-3

I have special filenames with escape \ characters stored in Git repository on Debian 10 Linux.

Problem: it is not possible to git checkout files on Windows, which have incompatible characters in the filename.

Example:

git log --all --name-only -m --pretty= '*\\*'
"systemd/system/default.target.wants/snap-git\\x2dfilter\\x2drepo-7.mount"
"systemd/system/multi-user.target.wants/snap-git\\x2dfilter\\x2drepo-7.mount"
"systemd/system/snap-git\\x2dfilter\\x2drepo-7.mount"

I get following Git errors at Windows checkout:

C:\Git\bin\git.exe reset --hard "5ef1cac3a03304c35b455edf32bd1bb78060c5b9" --
error: invalid path 'systemd/system/default.target.wants/snap-git\x2dfilter\x2drepo-7.mount'
fatal: Could not reset index file to revision '5ef1cac3a03304c35b455edf32bd1bb78060c5b9'.
Done

Problem reproducing steps:

# Clone repository, to be executed on a safe repo:
git clone --no-local /source/repo/path/ /target/path/to/repo/clone/
# Cloning into '/target/path/to/repo/clone'...
# remote: Enumerating objects: 9534, done.
# remote: Counting objects: 100% (9534/9534), done.
# remote: Compressing objects: 100% (4776/4776), done.
# remote: Total 9534 (delta 4215), reused 8043 (delta 3136), pack-reused 0
# Receiving objects: 100% (9534/9534), 7.41 MiB | 16.78 MiB/s, done.
# Resolving deltas: 100% (4215/4215), done.

cd /target/path/to/repo/clone/

# List the files with escape \ from repo history into a list file:
git log --all --name-only -m --pretty= '*\\*' | sort -u >/opt/git_repo_files_w_escape.txt

# Remove the files with escape \ from repo history:
git filter-repo --invert-paths --paths-from-file /opt/git_repo_files_w_escape.txt
Parsed 592 commits
New history written in 0.25 seconds; now repacking/cleaning...
Repacking your repo and cleaning out old unneeded objects
HEAD is now at 71128f3 .gitignore: ADD snap-git to be ignored
Enumerating objects: 9354, done.
Counting objects: 100% (9354/9354), done.
Delta compression using up to 8 threads
Compressing objects: 100% (3694/3694), done.
Writing objects: 100% (9354/9354), done.
Total 9354 (delta 4085), reused 9354 (delta 4085), pack-reused 0
Completely finished after 0.55 seconds.


# List files with escape \ to check result:
git log --format="reference" --name-status --diff-filter=A '*\\*'
# "systemd/system/default.target.wants/snap-git\\x2dfilter\\x2drepo-7.mount"
# "systemd/system/multi-user.target.wants/snap-git\\x2dfilter\\x2drepo-7.mount"
# "systemd/system/snap-git\\x2dfilter\\x2drepo-7.mount"
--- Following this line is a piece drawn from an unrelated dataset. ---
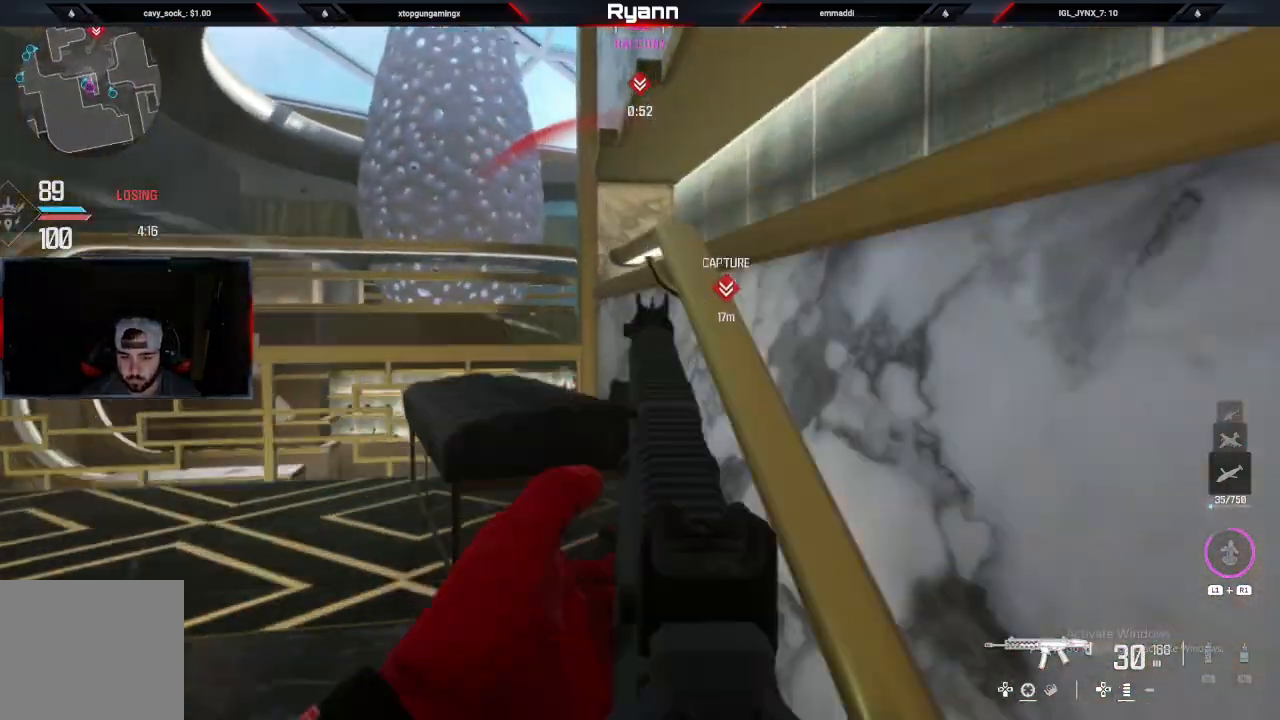
{"dt_ms": 500, "buttons": ["L2", "R2"], "left_stick": "up-right", "right_stick": "center", "events": [[250, "left_stick", "center"], [250, "right_stick", "down-left"], [383, "right_stick", "center"], [467, "left_stick", "up-right"], [483, "R2", "down"]]}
#  Unfortunately it seems filter-repo was executed, but log still lists filenames with escape \ :-( 

Question:

1) How to remove all files from Git repo history with path having at least one escape \ character in filename?

(reason: it is not possible to checkout those files on Windows, which have incompatible characters in the filename)

UPDATE1:

Tried to replace \\x2d string to - in input file list as suggested, but git history remove was still unsuccessful:

# List the files with escape \ from repo history into a list file:
git log --all --name-only -m --pretty= '*\\*' | sort -u >/opt/git_repo_files_w_escape.txt

# Replace \\x2d string to - in git_repo_files_w_escape.txt:
sed -i 's/\\\\x2d/-/g' /opt/git_repo_files_w_escape.txt

# Remove the listed files from repo history:
git filter-repo --invert-paths --paths-from-file /opt/git_repo_files_w_escape.txt
Parsed 592 commits
New history written in 0.25 seconds; now repacking/cleaning...
Repacking your repo and cleaning out old unneeded objects
HEAD is now at 71128f3 .gitignore: ADD snap-git to be ignored
Enumerating objects: 9354, done.
Counting objects: 100% (9354/9354), done.
Delta compression using up to 8 threads
Compressing objects: 100% (3694/3694), done.
Writing objects: 100% (9354/9354), done.
Total 9354 (delta 4085), reused 9354 (delta 4085), pack-reused 0
Completely finished after 0.55 seconds.


# List files with escape \ to check result:
git log --format="reference" --name-status --diff-filter=A '*\\*'
# "systemd/system/default.target.wants/snap-git\\x2dfilter\\x2drepo-7.mount"
# "systemd/system/multi-user.target.wants/snap-git\\x2dfilter\\x2drepo-7.mount"
# "systemd/system/snap-git\\x2dfilter\\x2drepo-7.mount"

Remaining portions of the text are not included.